An exquisite performance from start to finish, Federer was aggressive on finishing points at the net and in return games as well. Except for one slip of his service game, the Swiss star was routinely breaking serve, eight times out of ten chances to be exact. The fourth game of the third set showed the pressure Federer was putting on Ramos, as the Spaniard had multiple chances to hold serve but the Swiss simply refused to let up, reminiscent last in the epic semifinal vs Djokovic at Roland Garros last year. Just weeks ago Federer struggled in his early round matches at Roland Garros, and it set the tone for his erroneous play the entire tournament. He will be hoping for much better play to continue when he takes on Fabio Fognini in the second round Wednesday.
“I was able to do that a bit more than I thought I could. I was happy with the way things progressed during the match,” said Federer. “I was able to return well, almost break him every single time. It was a good match for me, obviously. I felt very good out there today.”
The Swiss believes this style of play could be a difference maker in getting through pressure-filled situations further down the road.
“It’s rare to be up in the score line like today on a regular basis. It is maybe why it is a good time to try it out,” said Federer. “Then you can use it in tougher moments, difficult moments, to throw your opponents off. Who knows if I’ll need it down the stretch. We’ll see.”

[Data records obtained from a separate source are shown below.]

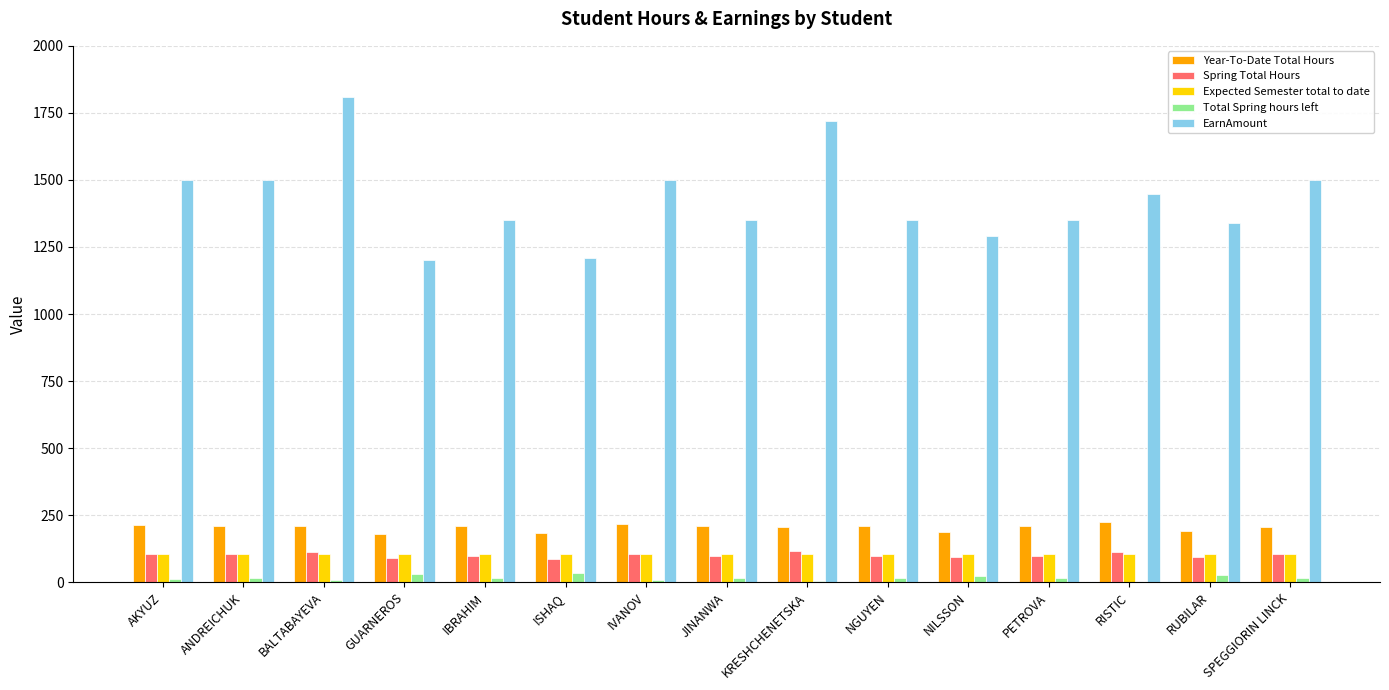

At which category is the sum across all series the highest?

BALTABAYEVA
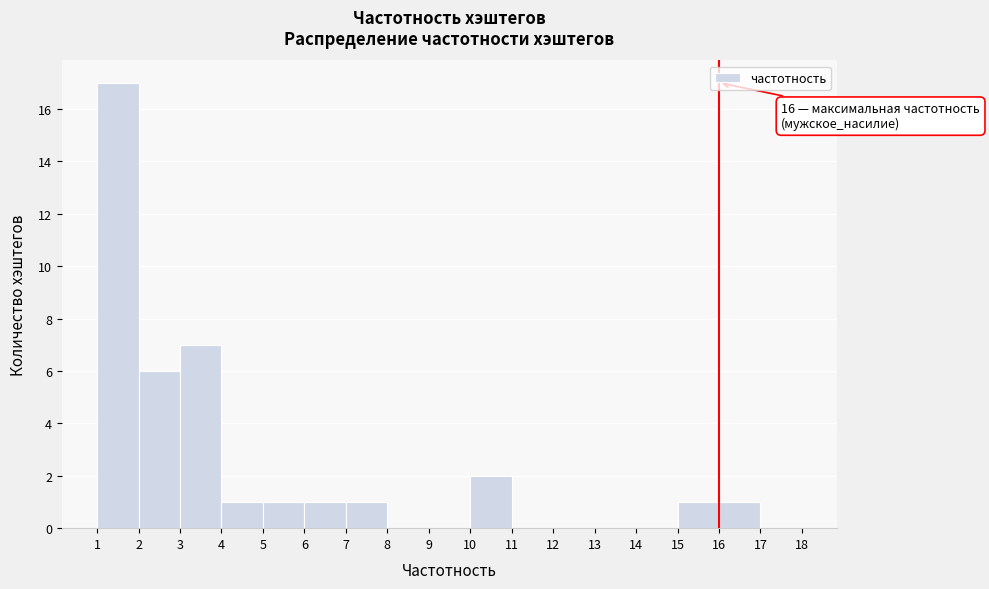

Over which range of the x-axis is the bar tallest?

1 to 2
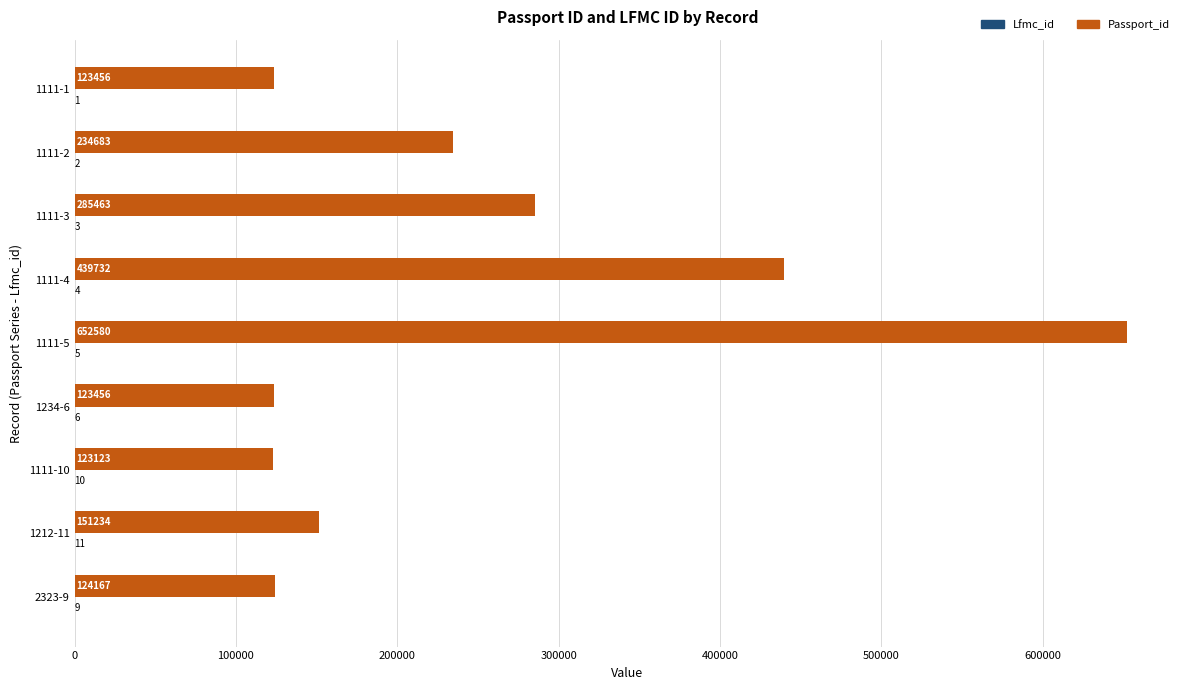

What is the total value across all series at 1212-11?

151245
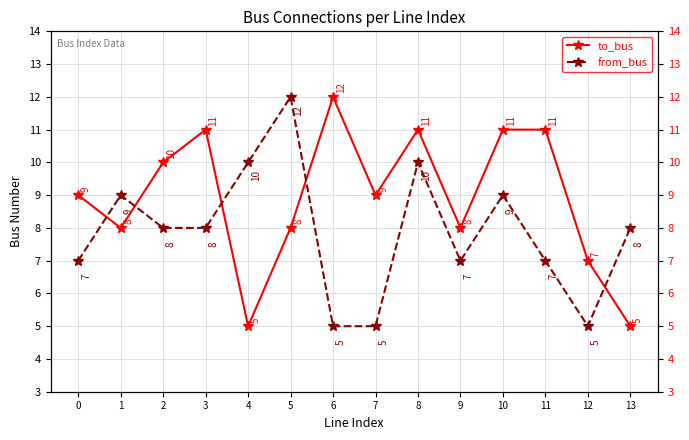

What is the average value of the from_bus series?

8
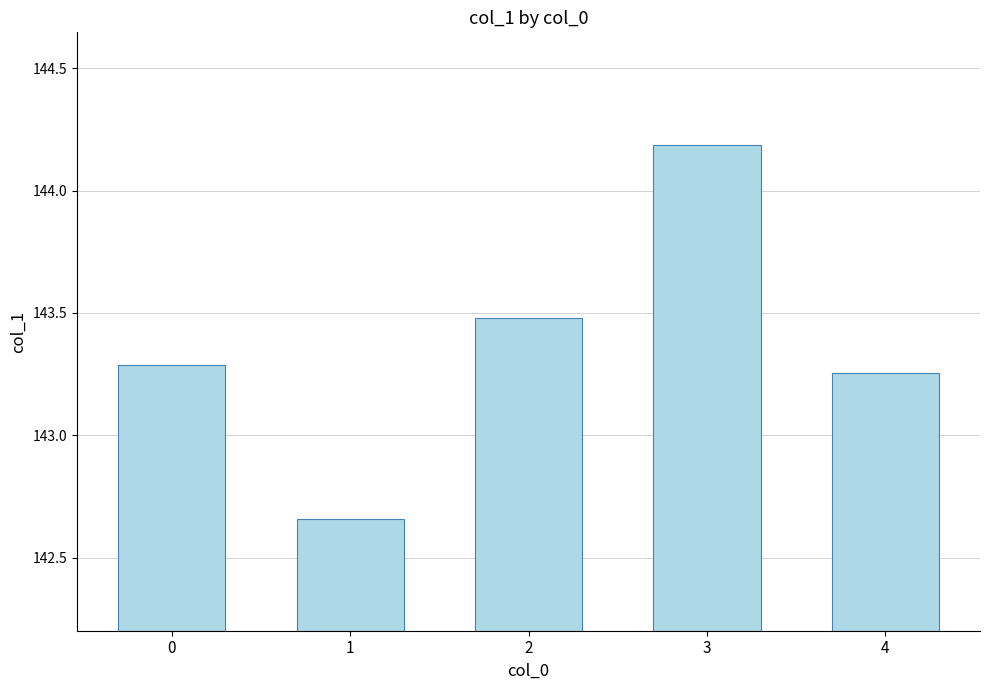

What is the difference between the maximum and minimum values?

1.5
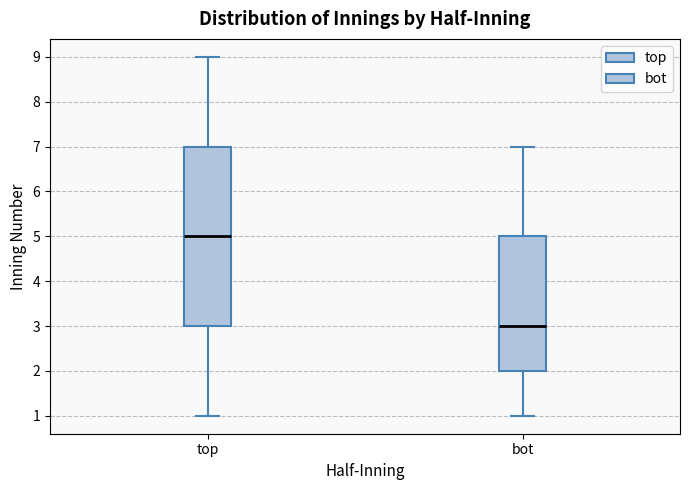

Reading left to right, read every box against the y-axis: the position of its median line, the range the box covers, and the ends of its whiskers. The values are not printed on the chart, so give them approximately, as read against the axis.

top: median 5, box 3 to 7, whiskers 1 to 9
bot: median 3, box 2 to 5, whiskers 1 to 7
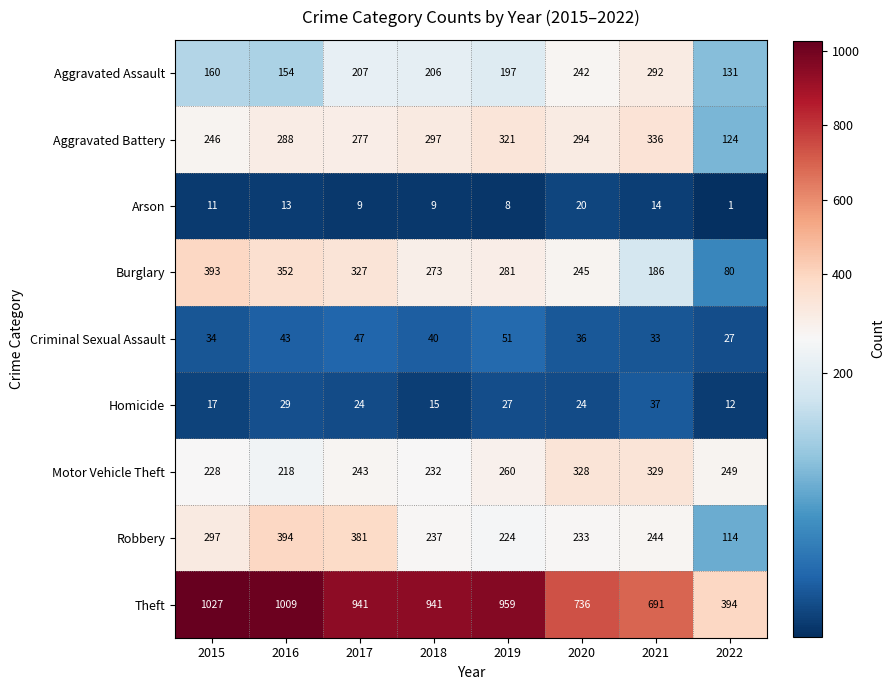

Which series has the largest total across all categories?

Theft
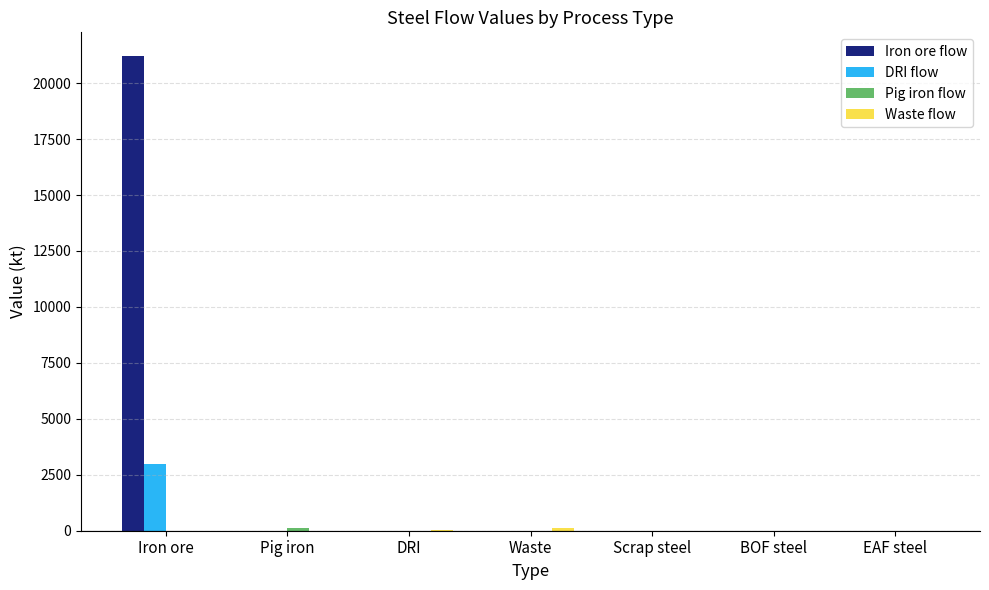

How many values in the DRI flow series exceed 0?

1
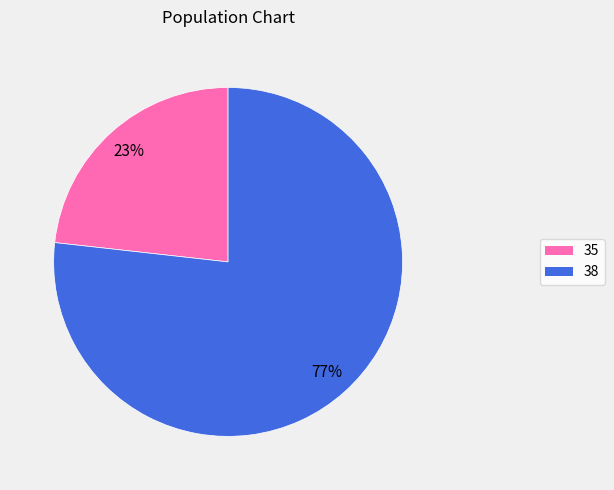

Rank the categories by value from lowest to highest.

35, 38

In his 14th consecutive appearance at Wimbledon, the Swiss maestro talked about his appreciation for the unique atmosphere at the All England Club. The feeling is same at age 30 as it was for him at age 17.
“You do realise the moment you walk onto the court that it is a different place here than any other,” Federer said. “Just the respectful clap, and no music. The whole thing is very much focussed on the players and on the sport, which is beautiful.
“Today, the court played perfectly. It was virtually brand new in terms of the way the grass was. That felt special in its own way. I love playing on Monday. We had a great atmosphere on Court 1.”